Today on WUNC, as I often do, I listened to The Story hosted by Orange County, NC’s own Dick Gordon. Today his guest was a man from western North Carolina, Steve Minnick, who was having difficulties remaining in his construction job due to post-polio syndrome and didn’t want to quit his job in order to spend a few years waiting for Social Security disability to come through. They would have had to live off his wife’s earnings, which they determined were not enough. Since Steve was seven years shy of qualifying for Medicare without disability, and he and his wife both had pre-existing conditions which make health insurance expensive, they devised a plan to sell their mountain home, move to a lake by Guadalajara, Mexico and live there for seven years under the Mexican national health system until they could move back and get Medicare.

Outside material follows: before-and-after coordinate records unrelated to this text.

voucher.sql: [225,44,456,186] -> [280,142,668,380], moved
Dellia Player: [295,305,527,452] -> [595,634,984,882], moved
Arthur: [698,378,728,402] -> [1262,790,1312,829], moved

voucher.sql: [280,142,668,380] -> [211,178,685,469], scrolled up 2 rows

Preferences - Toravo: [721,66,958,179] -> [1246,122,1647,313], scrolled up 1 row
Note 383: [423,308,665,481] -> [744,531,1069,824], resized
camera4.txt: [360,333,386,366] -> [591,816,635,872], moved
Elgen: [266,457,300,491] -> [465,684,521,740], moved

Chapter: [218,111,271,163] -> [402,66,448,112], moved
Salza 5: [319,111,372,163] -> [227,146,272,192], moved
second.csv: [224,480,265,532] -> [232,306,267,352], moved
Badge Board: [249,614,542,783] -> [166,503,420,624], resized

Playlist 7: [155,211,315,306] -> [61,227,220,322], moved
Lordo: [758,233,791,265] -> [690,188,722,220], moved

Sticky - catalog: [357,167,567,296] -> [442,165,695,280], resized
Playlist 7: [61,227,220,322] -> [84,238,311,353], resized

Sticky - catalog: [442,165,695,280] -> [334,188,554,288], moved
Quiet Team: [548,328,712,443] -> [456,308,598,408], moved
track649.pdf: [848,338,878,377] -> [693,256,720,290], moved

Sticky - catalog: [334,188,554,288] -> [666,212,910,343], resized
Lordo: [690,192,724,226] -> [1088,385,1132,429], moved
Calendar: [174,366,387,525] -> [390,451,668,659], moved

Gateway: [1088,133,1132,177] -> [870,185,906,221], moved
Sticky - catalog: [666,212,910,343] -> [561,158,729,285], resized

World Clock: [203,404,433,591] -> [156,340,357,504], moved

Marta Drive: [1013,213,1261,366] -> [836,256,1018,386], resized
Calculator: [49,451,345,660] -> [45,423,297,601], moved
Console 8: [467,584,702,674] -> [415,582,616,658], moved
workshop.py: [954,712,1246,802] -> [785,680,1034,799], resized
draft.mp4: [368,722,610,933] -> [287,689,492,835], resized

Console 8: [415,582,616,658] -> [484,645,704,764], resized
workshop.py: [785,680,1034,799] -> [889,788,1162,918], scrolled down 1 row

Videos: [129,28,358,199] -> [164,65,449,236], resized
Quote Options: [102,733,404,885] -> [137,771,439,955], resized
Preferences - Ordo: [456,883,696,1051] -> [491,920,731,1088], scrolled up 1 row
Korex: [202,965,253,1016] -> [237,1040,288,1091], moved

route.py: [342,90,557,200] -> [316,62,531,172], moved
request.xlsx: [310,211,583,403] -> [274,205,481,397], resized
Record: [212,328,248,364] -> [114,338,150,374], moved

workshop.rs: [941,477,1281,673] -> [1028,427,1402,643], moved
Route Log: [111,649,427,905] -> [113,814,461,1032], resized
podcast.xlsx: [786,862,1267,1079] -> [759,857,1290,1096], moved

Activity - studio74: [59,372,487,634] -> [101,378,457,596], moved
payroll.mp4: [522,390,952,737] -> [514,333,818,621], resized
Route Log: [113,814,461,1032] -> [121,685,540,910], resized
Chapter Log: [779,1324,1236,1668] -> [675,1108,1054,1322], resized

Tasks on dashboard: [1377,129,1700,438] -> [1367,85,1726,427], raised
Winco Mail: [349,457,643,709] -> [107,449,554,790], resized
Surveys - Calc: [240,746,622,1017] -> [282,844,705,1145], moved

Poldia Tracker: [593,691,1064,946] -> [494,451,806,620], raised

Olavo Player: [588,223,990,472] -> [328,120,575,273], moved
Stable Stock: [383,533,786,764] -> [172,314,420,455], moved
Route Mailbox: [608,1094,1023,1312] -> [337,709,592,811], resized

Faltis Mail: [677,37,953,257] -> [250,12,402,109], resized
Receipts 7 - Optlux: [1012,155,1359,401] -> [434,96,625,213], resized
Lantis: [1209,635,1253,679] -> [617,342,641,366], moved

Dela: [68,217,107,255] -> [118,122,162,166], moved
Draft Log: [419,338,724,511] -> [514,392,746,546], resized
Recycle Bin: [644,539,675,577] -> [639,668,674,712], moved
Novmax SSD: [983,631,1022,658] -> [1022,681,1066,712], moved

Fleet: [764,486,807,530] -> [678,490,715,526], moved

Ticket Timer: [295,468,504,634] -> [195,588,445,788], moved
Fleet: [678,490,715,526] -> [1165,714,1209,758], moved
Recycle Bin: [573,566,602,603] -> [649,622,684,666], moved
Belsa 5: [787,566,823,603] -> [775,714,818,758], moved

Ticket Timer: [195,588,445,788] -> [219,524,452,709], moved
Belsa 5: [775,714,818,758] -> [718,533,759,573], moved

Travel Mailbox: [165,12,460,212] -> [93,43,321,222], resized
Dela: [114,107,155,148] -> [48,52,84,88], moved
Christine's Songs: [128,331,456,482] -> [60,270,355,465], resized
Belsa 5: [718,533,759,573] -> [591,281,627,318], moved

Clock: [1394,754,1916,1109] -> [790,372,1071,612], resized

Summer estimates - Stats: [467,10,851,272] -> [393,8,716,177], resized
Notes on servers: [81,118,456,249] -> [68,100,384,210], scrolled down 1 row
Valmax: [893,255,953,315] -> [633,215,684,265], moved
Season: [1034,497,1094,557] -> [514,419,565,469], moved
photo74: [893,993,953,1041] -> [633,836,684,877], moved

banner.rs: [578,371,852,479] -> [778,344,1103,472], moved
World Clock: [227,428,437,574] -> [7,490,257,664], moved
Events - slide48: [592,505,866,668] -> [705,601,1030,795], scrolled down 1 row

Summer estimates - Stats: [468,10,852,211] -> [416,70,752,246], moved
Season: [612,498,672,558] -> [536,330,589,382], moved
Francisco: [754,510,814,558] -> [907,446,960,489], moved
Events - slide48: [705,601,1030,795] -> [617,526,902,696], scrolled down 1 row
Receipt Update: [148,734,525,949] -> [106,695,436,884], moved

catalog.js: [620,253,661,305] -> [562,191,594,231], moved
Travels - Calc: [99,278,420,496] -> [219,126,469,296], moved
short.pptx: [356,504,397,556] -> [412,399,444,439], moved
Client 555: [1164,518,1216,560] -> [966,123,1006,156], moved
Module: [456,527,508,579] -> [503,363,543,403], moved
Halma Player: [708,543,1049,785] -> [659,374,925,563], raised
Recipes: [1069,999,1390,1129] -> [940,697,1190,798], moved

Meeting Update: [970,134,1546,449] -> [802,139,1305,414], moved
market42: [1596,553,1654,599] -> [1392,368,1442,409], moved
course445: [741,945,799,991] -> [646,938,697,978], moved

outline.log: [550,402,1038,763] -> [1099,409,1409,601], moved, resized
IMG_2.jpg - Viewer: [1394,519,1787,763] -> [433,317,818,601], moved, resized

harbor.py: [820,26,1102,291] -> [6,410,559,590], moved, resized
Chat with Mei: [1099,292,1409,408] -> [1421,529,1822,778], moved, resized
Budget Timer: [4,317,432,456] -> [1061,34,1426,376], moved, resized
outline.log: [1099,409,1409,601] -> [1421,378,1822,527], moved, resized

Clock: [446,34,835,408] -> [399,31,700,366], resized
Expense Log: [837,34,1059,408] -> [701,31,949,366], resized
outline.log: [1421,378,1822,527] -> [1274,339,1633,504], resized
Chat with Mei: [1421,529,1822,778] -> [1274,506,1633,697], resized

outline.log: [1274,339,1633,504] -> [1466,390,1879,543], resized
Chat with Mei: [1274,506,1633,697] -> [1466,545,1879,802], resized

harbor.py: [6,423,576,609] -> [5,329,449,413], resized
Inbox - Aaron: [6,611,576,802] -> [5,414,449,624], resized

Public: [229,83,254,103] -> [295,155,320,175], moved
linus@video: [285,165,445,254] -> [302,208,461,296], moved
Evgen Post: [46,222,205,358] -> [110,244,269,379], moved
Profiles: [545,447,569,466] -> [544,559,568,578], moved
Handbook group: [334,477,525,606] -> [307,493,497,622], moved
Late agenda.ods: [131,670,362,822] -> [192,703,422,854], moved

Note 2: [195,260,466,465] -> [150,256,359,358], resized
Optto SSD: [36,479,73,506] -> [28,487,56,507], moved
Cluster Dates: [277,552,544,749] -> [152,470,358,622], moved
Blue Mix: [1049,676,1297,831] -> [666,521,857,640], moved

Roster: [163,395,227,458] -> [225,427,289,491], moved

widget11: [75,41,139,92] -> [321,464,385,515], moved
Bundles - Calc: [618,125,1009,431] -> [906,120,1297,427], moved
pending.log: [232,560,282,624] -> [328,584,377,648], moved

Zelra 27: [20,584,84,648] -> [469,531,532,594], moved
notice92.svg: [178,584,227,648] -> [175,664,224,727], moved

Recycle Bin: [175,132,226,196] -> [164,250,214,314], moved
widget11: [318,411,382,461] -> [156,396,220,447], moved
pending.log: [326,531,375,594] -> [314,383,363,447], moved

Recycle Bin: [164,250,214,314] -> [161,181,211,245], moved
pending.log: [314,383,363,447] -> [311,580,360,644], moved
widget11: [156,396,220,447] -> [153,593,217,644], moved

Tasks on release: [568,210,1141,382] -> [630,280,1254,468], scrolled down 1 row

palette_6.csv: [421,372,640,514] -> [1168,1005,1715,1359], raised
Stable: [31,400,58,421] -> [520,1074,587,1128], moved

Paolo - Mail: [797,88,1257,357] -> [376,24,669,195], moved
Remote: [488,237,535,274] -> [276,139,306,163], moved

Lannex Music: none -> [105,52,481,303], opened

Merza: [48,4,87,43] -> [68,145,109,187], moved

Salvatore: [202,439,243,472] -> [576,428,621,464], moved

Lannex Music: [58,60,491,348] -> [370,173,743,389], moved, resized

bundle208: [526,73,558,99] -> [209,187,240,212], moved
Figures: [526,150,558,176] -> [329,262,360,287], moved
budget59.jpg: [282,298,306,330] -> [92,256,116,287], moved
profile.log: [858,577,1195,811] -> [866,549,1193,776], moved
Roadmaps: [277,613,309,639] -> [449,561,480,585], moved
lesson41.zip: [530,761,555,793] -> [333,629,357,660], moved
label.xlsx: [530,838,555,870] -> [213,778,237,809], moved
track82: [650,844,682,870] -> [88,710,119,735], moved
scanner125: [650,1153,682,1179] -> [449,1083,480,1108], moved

The plan was either ingenious or crazy from the start, depending on how you look at it, but no matter how you face it, it seems Steve and his wife had a problem handling their financial matters. First, they bought a $250,000 house by the lake in what is obviously a trap for foreign expatriates near Guadalajar, rather than a simpler condo, or renting, or finding a place not swarmed by rich Americans driving up the prices. Secondly, Steve repeats throughout that the Mexican equipment he saw was absolutely amazing, that the clinics were open 24 hours seven days a week and staffed with 20 types of doctors at all times– the way he describes it, it seems like a paradise. However, I suspect that Steve and his wife didn’t do much traveling within Mexico or get to know the locals (he stumbled a bit when asked if he was taking a bed from a local, or how on Earth this whole system was paid for, exactly), as I have done. I have seen “actual” Mexican hospitals, not lavish ones geared to rich Americans, and they made me glad for even our rural American hospitals. Perhaps I’m a misguided cynic, and there is another reason besides the million-dollar home dwellers that Mexico might have these lavish facilities, but in that case I’m wondering why I didn’t see them in the rural towns I stayed in or the mid-sized cities I visited on my missions trip to Mexico. Perhaps the technology just hasn’t spread and is on its way
But Steve never considers any possibility beyond every hospital in the country looking like this, for only $100 a year! Sign me up!
He does make the point that $100 to a Mexican is a small fortune. Money buys more there.
So finally, Steve and his wife had to leave their $250,000 lakeside manse and move back stateside. It wasn’t anything about Mexico per se, but it was the financial collapse that wiped them of $300,000 in savings. Ah, so the truth begins to come out. $300k in savings wasn’t enough to live on in America or buy health insurance, even with a pre-existing condition? Most Americans wish they could have $300,000 in savings plus a $250k house. Anyway, whatever the case, Steve is now $300k lighter, is back to his construction job, and pays $200 a week for health insurance, or $800 a month, or less than $10,000 a year. This is the same price he thought was insurmountable a few years ago before the move to Mexico, when he had $300,000 in the bank. This is health care that is saving his life, that people of generations past only wished they could have had access to. Steve is now a “flaming liberal” because he thinks everyone should have world class health care for $100 a year, and he should not have to pay anything near what he is paying for his premiums. Like a lot of former Republicans, Steve is a Republican when it comes to getting his money, but when it comes to spending it, he wants a government bailout for his pet cause.
The bottom line of “The Story” is that Steve and his wife had more than $500,000 net worth when you include their house, and yet they didn’t want to spend 2% of that (yes, folks, that’s probably even less than the interest his money was gaining each year) for health care premiums. They wanted to spend it instead on buying a Mexican lakeside mansion in a rich people’s resort in a town with “the best weather in the world” and fix up the mansion because, as Steve explained, it was nine or 10 years old and needed updating. (!?!) I’m guessing they spent more than $10k on those upgrades, but maybe we’ll hear from Steve himself some day, in Part 2 of his “Story.”